14 Feb 2024 11:48 AM | Addie Thompson (Administrator)

The COVID-19 pandemic created a sudden need for virtual health care for patients and prompted regulators to drop stricter regulation of what could be provided.

Now, four years later, giant retailers are offering consumers direct access to services while traditional providers adapt and partner to meet patient needs, particularly for rural patients like many across South Carolina.

The future of health care for many patients and providers could be a mix of both virtual and face-to-face care, experts said.

Telemedicine, providing an exam via an interactive video system, has been around for decades, but it was limited by acceptance, traditional regulation and reimbursement to limited uses, such as in a stroke. Hooking up a rural emergency room that lacked specialists to a larger medical center meant patients with a suspected stroke could be evaluated remotely, and after a neurologist read a CT scan of their brains, offered clot-busting drugs that improved outcomes and survival.

Stroke was one of the first ways the technology showed it was better than the traditional approach, said Brandon Welch, CEO of telemedicine company Doxy.me and author of “Telehealth Success: How to Thrive in the New Age of Remote Care.

“Telemedicine really proved itself in the stroke use case because it was a very clear path to success,” he said. But outside of that, and some limited use in psychiatry, the industry “was kind of treading water,” Welch said.


That is until COVID-19 hit in early 2020. Suddenly, hospitals and clinics were limiting who could be seen, while many patients feared leaving the safety of their homes, even when sick.
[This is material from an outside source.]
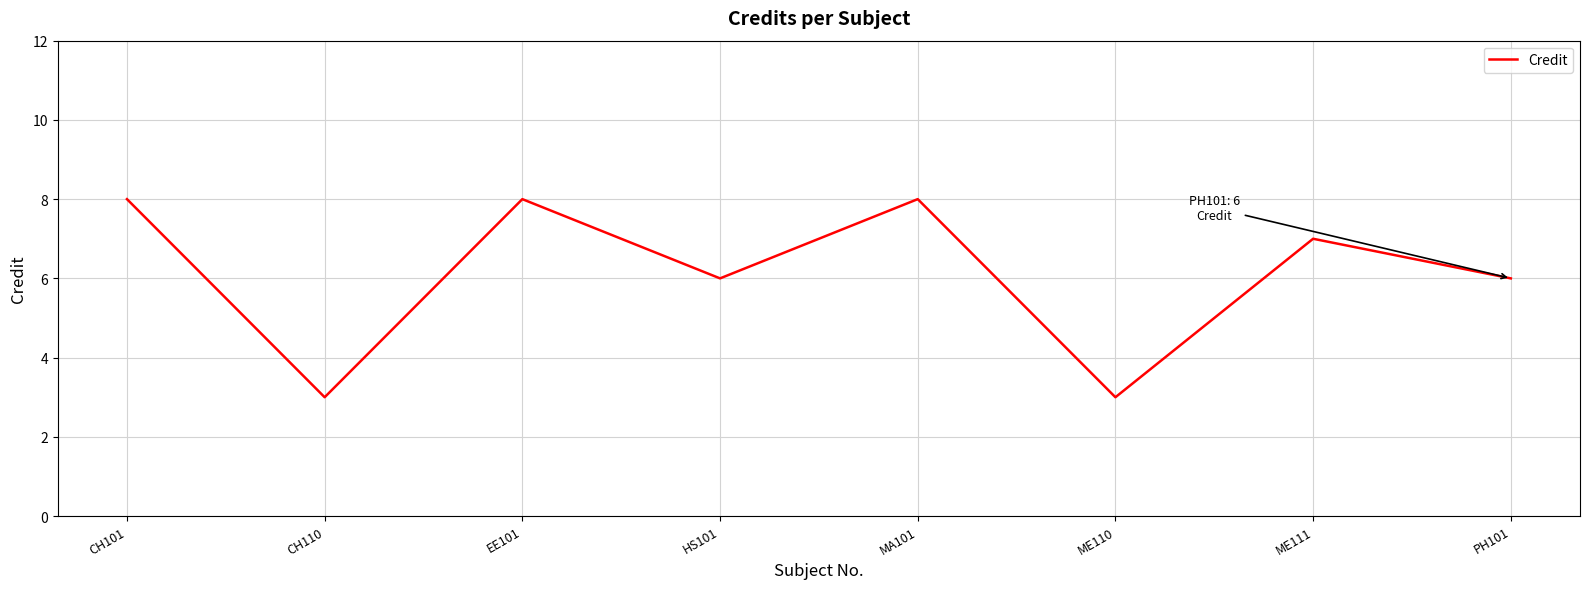

Where is the first local minimum?

CH110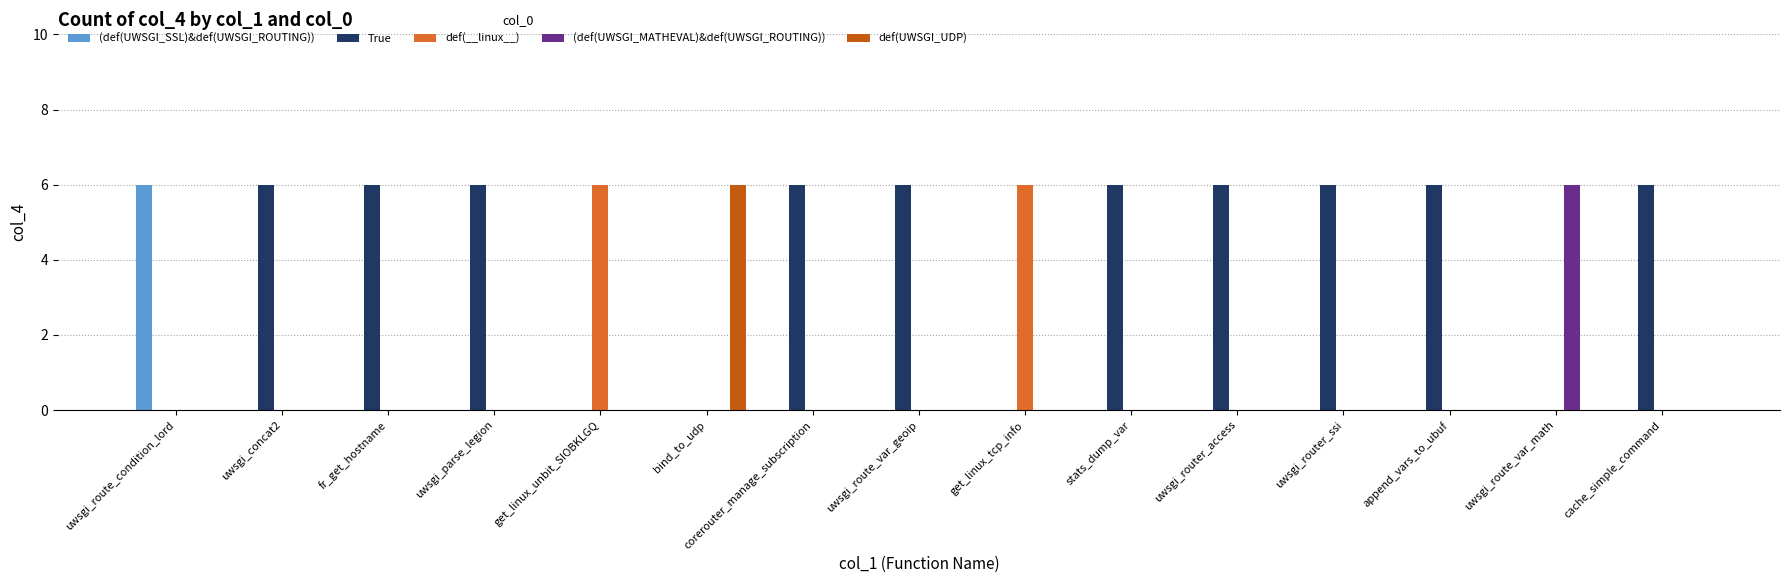

The def(__linux__) series shows -2 at uwsgi_route_var_geoip. True or false?

False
Federal regulators like the Centers for Medicare and Medicaid Services quickly loosened the reins on what care could be provided virtually and also reimbursed, and many others followed suit.

Those flexibilities were meant to be temporary, and technically still are, with the latest expiration on Dec. 31. But most believe they will be made permanent soon. Congress has been trying in various bills, and the South Carolina Legislature recently passed new regulations codifying remote care standards.
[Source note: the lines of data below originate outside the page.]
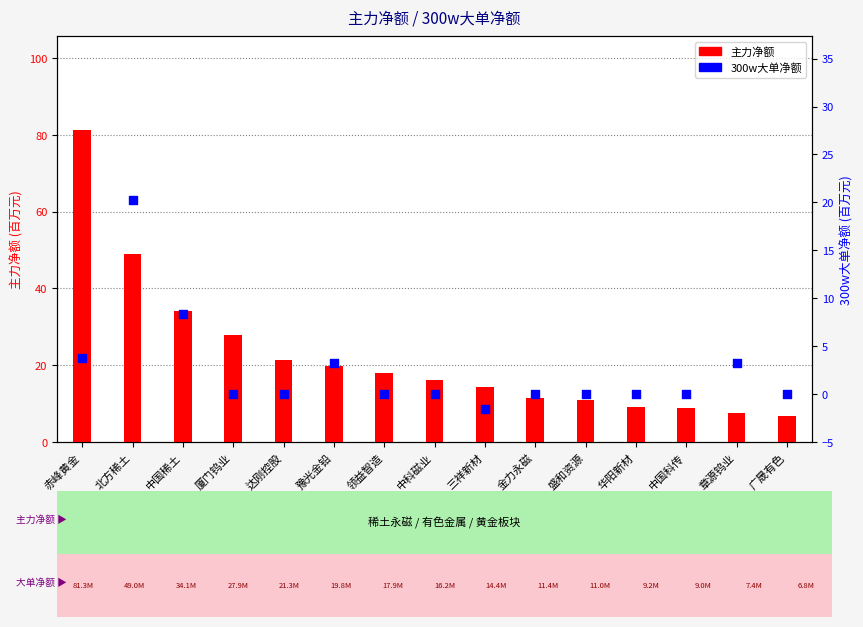

Which series has the largest total across all categories?

主力净额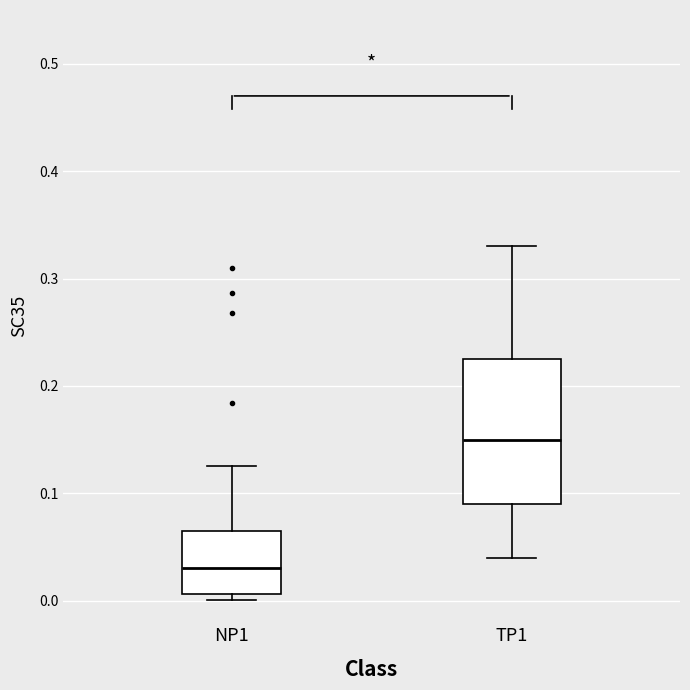

Which box's median line is the highest?

TP1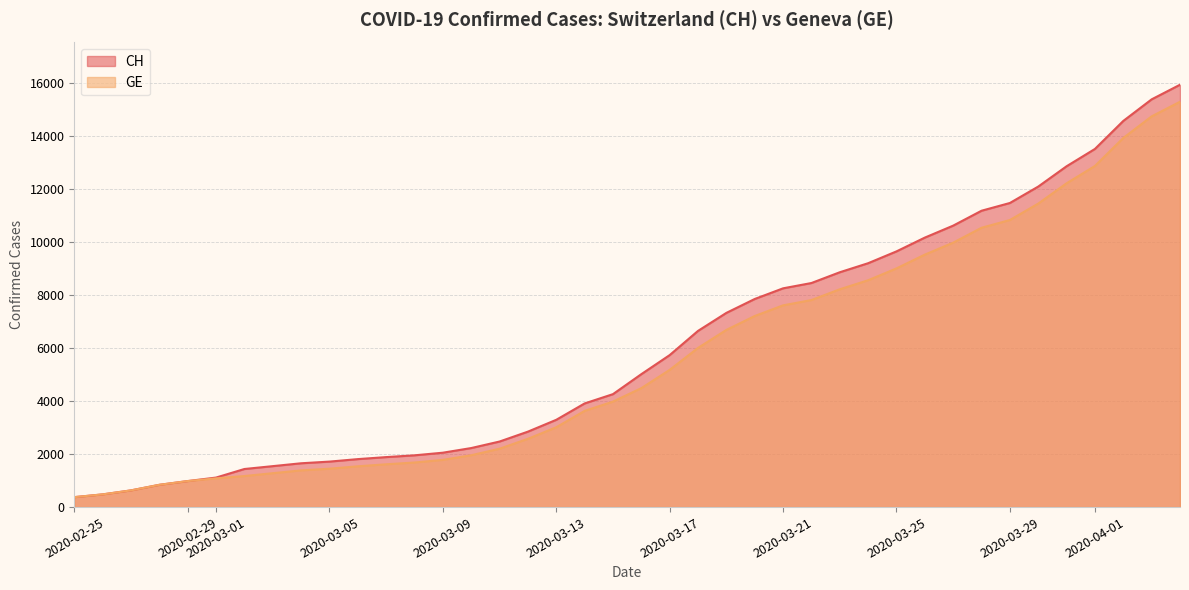

True or false: CH has a value of 7847 at 2020-03-20.

True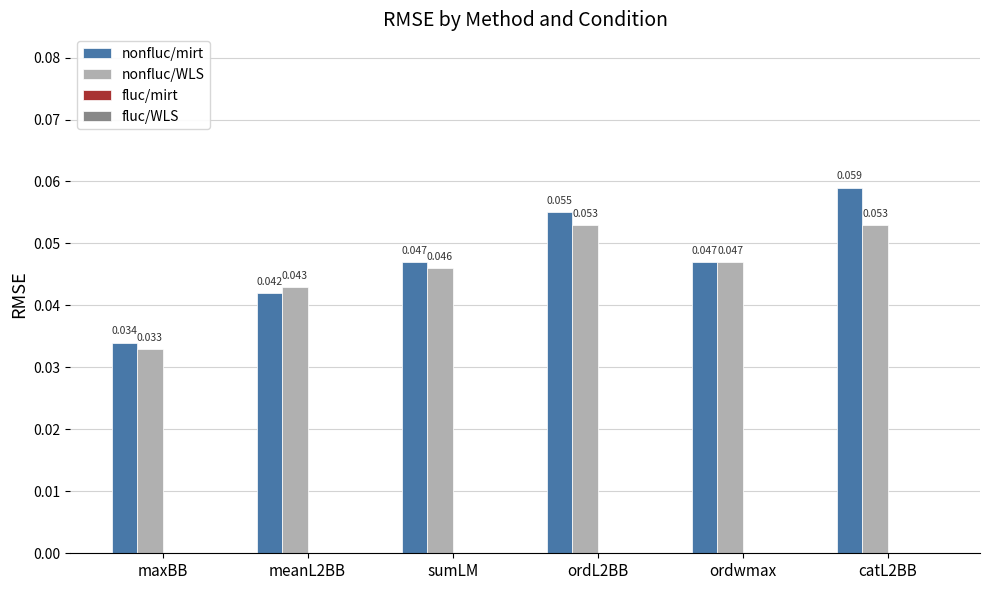

Which label corresponds to the smallest value in the chart?

maxBB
The changes are here to stay, Welch said.

“They’ve been threatening to end it for the last four years, and every time the time comes, they extend it for another year or two,” he said. Members of Congress don’t agree on much, but “what they can agree on is telemedicine should be here to stay,” Welch said.

Big companies already believe that. Amazon purchased virtual-care provider One Medical; Costco members in South Carolina can use its provider, Sesame; and other big retailers have followed suit or soon will.

That kind of access is what many patients want, said Kaitlyn Torrence, executive director of MUSC Health Solutions. She gets it — she uses One Medical herself at times.

“I demand access. I want it quickly,” Torrence said. “And yet, I still want that continuum of care when I need to go to a higher level (of treatment).”

It poses a dilemma for MUSC Health and other providers in South Carolina and across the country: How do you compete with that? Or do you even try?

It’s something MUSC Health is thinking a lot about, whether to continue building its own or partner with a provider like One Medical to provide care that it can’t, Torrence said. For instance, one of those quick-access providers might be the first to see a patient, but MUSC Health becomes the provider for more acute care or for patient management.

One Medical is already a provider for 8,500 employers and partners with 18 health systems across the country, the American Hospital Association noted.